Die Stühle "Unna" von Monica Förster sind stapelbar und auf der Rückenlehne diskret verziert.
Die Stühle "Unna" von Monica Förster sind stapelbar und auf der Rückenlehne diskret verziert.
© Zanat

Die Beine sind sichtbar in die Sitzfläche eingelassen. Die Muster bestehen entweder aus fein verschlungenen Linien, wie man sie von klassischen Tattoos kennt, oder aus eher traditionellen Mustern. Die schwarze Version des Hockers ist mit geheimnisvollen Symbolen „tätowiert“, die an Stammeszeichen erinnern – ein ungewöhnliches Möbel. „Mir ist die Idee einfach so gekommen“, sagt Wingårdh, „und ich wusste recht schnell, dass der Hocker nur so aussehen kann, wie er jetzt aussieht.“

Mit der Konjic-Technik sind erstaunliche Effekte möglich

Ein gutes Beispiel für „Manulution“ – also die Verknüpfung von traditionellem Handwerk und modernem Design – ist der Lounge-Stuhl „DAMA-T“ von Ludovica und Roberto Palomba. Zwei breite, leicht gebogene Massivholzschalen ergeben Sitzfläche und Rückenlehne, die entweder in Natur oder schwarz gestrichen geliefert werden. Beide Versionen sind an den Rändern von Sitz und Lehne mit einem breiten Muster verziert, das aus abgerundeten, beinahe quadratischen Trapezen besteht; ein großer handwerklichen Aufwand. Für das Dessin musste eigens ein besonderes Werkzeug entwickelt und hergestellt werden. In der schwarz-weißen Kombination hat das Muster eine fast textile Wirkung, die zeigt, welch erstaunliche Effekte mit der Konjic-Technik möglich sind. In der Naturversion wirkt es dezenter, da die Kontraste nicht so stark sind.

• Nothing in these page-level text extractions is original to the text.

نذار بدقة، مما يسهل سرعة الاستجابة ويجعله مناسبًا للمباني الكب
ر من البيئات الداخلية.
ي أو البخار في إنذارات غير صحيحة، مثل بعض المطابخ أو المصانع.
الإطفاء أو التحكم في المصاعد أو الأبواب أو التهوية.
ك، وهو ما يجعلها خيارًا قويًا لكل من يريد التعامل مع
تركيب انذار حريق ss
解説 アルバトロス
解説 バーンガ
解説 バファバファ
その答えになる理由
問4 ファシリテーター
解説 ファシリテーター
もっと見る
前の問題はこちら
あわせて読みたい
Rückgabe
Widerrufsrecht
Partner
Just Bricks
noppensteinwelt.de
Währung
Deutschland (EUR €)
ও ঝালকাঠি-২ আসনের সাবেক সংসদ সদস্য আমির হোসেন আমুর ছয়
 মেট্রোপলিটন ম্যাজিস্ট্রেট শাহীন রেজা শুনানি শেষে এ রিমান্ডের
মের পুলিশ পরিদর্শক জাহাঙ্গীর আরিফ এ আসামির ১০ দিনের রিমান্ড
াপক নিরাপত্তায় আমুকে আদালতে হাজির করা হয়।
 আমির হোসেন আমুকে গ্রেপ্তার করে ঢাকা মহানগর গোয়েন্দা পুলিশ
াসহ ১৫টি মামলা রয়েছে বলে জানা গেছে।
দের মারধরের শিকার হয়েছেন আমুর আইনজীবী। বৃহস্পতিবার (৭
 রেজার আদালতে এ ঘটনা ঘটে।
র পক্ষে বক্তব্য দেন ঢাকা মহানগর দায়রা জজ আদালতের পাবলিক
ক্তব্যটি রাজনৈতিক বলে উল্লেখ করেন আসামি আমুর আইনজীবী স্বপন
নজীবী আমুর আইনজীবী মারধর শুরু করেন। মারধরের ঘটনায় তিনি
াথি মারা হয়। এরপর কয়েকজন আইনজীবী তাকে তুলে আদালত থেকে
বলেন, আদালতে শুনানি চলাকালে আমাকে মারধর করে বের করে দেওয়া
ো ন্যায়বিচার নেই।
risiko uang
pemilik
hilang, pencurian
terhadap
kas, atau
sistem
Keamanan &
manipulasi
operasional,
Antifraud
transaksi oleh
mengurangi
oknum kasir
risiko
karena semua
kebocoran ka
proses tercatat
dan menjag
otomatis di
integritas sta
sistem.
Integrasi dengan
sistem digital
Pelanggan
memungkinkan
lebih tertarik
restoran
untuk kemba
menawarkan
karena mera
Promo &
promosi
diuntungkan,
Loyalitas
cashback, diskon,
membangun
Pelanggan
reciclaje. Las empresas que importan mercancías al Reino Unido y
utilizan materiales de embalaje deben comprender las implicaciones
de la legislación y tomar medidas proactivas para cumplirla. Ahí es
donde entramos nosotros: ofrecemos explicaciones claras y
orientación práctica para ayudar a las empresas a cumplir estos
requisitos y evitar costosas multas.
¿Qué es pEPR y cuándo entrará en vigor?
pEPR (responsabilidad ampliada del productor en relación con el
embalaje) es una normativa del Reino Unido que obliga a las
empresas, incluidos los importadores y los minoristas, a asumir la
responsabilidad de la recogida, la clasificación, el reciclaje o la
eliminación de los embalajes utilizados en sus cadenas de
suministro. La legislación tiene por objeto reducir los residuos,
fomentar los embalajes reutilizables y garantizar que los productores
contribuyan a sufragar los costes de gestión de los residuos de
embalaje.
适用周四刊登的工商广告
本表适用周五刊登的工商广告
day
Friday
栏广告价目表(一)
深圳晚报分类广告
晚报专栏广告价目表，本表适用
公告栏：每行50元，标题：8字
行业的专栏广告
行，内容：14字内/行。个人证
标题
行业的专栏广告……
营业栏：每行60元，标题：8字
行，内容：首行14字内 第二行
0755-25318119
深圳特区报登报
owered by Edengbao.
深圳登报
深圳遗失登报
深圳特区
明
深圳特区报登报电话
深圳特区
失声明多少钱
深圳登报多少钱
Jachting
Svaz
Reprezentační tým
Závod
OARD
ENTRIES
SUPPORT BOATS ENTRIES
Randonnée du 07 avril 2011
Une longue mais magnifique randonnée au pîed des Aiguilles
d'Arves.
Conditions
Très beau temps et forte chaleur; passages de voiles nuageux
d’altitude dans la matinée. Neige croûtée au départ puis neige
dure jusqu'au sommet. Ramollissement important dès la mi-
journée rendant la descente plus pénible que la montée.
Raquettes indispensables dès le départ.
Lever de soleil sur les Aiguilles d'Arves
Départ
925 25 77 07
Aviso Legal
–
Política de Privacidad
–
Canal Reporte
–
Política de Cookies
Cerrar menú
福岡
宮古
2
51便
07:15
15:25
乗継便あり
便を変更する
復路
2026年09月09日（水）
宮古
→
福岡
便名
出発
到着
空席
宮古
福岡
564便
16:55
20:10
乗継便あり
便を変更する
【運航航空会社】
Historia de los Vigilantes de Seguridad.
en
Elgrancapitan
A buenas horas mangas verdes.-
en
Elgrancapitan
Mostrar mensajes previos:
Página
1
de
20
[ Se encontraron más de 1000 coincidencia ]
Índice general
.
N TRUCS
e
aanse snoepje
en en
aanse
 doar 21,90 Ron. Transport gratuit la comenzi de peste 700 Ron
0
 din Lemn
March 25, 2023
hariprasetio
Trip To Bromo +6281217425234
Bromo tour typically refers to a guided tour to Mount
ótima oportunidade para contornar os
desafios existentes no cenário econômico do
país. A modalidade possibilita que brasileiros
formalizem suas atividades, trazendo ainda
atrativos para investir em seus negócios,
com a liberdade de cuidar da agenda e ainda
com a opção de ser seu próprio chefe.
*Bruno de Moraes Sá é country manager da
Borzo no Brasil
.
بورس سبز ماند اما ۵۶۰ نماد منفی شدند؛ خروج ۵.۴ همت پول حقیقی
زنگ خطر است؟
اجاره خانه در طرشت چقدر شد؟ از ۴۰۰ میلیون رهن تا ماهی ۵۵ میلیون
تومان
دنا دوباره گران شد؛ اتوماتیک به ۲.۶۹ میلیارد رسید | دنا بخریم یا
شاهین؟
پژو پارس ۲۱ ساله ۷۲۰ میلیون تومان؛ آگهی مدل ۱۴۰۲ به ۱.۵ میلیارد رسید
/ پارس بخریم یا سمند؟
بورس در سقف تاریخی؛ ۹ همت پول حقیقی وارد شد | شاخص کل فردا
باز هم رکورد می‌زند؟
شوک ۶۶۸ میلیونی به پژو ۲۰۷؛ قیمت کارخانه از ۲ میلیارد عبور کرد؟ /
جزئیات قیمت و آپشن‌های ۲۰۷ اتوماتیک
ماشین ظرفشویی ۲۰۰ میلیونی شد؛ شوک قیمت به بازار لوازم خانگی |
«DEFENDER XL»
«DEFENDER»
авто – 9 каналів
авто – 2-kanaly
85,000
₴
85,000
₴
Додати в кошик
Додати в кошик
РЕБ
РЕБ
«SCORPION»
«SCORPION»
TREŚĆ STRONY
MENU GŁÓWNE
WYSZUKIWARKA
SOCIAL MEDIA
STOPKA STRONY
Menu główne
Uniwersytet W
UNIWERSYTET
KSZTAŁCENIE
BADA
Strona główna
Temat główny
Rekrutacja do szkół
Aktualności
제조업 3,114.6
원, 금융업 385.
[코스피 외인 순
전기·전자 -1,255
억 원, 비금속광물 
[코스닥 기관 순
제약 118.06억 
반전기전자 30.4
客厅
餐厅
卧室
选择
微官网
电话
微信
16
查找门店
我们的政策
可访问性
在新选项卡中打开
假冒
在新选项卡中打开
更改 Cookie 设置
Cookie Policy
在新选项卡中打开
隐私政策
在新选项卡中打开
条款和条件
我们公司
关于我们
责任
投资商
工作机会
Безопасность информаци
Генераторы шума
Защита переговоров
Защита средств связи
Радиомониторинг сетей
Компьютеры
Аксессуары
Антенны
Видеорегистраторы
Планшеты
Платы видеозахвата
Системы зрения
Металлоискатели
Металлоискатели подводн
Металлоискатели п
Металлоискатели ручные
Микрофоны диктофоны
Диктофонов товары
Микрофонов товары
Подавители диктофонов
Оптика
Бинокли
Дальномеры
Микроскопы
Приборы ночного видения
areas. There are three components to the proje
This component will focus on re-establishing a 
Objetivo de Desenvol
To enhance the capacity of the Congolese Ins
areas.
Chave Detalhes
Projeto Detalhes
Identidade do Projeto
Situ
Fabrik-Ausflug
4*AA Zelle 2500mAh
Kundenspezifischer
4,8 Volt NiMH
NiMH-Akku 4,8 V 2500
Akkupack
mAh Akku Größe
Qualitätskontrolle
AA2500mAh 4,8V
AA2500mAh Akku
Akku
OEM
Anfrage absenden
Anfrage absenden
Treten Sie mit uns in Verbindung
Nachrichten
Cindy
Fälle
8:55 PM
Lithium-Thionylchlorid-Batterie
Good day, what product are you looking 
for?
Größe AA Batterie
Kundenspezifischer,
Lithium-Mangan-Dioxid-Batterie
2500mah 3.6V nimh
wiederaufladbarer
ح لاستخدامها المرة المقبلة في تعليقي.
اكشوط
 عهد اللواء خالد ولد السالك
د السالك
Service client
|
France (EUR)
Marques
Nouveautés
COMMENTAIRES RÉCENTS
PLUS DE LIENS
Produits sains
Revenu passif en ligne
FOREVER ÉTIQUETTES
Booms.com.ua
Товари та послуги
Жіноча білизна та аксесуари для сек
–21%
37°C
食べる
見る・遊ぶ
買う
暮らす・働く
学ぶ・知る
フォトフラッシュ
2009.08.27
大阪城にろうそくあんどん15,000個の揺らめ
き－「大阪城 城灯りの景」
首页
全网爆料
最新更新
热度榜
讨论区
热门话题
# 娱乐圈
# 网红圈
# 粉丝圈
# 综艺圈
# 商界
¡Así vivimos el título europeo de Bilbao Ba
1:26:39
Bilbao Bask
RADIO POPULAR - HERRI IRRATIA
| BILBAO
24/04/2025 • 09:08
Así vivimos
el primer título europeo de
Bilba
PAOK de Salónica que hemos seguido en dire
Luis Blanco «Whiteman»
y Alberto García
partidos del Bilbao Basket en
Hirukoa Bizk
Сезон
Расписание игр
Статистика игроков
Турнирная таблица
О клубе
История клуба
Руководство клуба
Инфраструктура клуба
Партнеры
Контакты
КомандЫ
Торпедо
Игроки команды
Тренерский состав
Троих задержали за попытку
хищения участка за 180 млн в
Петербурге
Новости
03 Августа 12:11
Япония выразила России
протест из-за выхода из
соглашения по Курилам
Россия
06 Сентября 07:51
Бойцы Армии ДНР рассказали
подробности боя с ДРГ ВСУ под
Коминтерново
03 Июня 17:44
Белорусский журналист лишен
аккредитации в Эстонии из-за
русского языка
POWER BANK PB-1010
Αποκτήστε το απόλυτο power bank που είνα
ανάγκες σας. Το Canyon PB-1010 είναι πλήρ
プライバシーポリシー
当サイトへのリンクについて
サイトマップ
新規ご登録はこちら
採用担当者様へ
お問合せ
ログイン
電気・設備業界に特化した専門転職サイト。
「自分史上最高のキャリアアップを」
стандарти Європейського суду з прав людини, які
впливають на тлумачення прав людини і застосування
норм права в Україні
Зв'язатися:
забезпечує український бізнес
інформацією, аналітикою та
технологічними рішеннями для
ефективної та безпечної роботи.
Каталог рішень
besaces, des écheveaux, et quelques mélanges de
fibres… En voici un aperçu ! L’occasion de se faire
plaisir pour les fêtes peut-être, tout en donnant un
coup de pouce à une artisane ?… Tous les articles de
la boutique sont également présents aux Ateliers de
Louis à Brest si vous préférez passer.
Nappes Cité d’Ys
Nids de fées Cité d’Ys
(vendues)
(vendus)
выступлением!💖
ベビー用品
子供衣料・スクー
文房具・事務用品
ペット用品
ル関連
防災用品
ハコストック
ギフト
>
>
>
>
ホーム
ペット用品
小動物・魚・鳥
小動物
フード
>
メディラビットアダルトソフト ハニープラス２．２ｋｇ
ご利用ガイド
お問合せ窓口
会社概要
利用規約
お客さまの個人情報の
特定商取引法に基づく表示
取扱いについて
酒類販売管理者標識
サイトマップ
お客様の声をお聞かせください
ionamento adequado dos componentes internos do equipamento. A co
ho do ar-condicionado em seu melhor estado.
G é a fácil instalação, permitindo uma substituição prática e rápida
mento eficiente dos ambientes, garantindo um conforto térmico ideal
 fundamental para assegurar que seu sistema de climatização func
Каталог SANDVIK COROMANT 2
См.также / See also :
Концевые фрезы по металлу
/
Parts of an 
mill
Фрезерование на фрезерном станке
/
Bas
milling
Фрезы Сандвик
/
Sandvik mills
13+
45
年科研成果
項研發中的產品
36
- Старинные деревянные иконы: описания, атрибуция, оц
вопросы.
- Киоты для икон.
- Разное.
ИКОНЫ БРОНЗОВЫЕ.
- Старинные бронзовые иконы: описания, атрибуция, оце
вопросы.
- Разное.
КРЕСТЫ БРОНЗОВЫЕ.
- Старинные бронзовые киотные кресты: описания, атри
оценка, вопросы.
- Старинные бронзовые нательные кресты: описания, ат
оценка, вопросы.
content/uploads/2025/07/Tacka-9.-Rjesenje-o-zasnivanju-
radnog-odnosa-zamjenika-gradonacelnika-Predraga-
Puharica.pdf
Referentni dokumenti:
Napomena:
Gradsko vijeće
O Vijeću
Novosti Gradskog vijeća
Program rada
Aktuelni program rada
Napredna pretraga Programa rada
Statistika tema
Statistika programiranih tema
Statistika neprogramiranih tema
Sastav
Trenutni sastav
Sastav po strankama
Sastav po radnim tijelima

Ein weiteres wunderbares „Schnitzstück“ aus dem Hause Zanat ist der Esszimmerstuhl „Sana“ der schwedischen Designerin Monica Förster. Er besticht durch die elegant geschwungene Rückenlehne, die in schräg gestellte Beine mündet. Sie ist in der Hellholz-Varinate mit einem Muster aus sich kreuzenden Linien verziert, während die schwarze Version raffinierte, parallel geführte Rillen aufweist.

Allein für die Verzierung der Lehne braucht ein geübter Handwerker nach Angaben von Zanat rund fünf Stunden. Und auch, wenn das Muster im Prinzip stets das gleiche zu sein scheint: Durch die aufwendige Handarbeit wird jedes Möbelstück zum kleinen Unikat.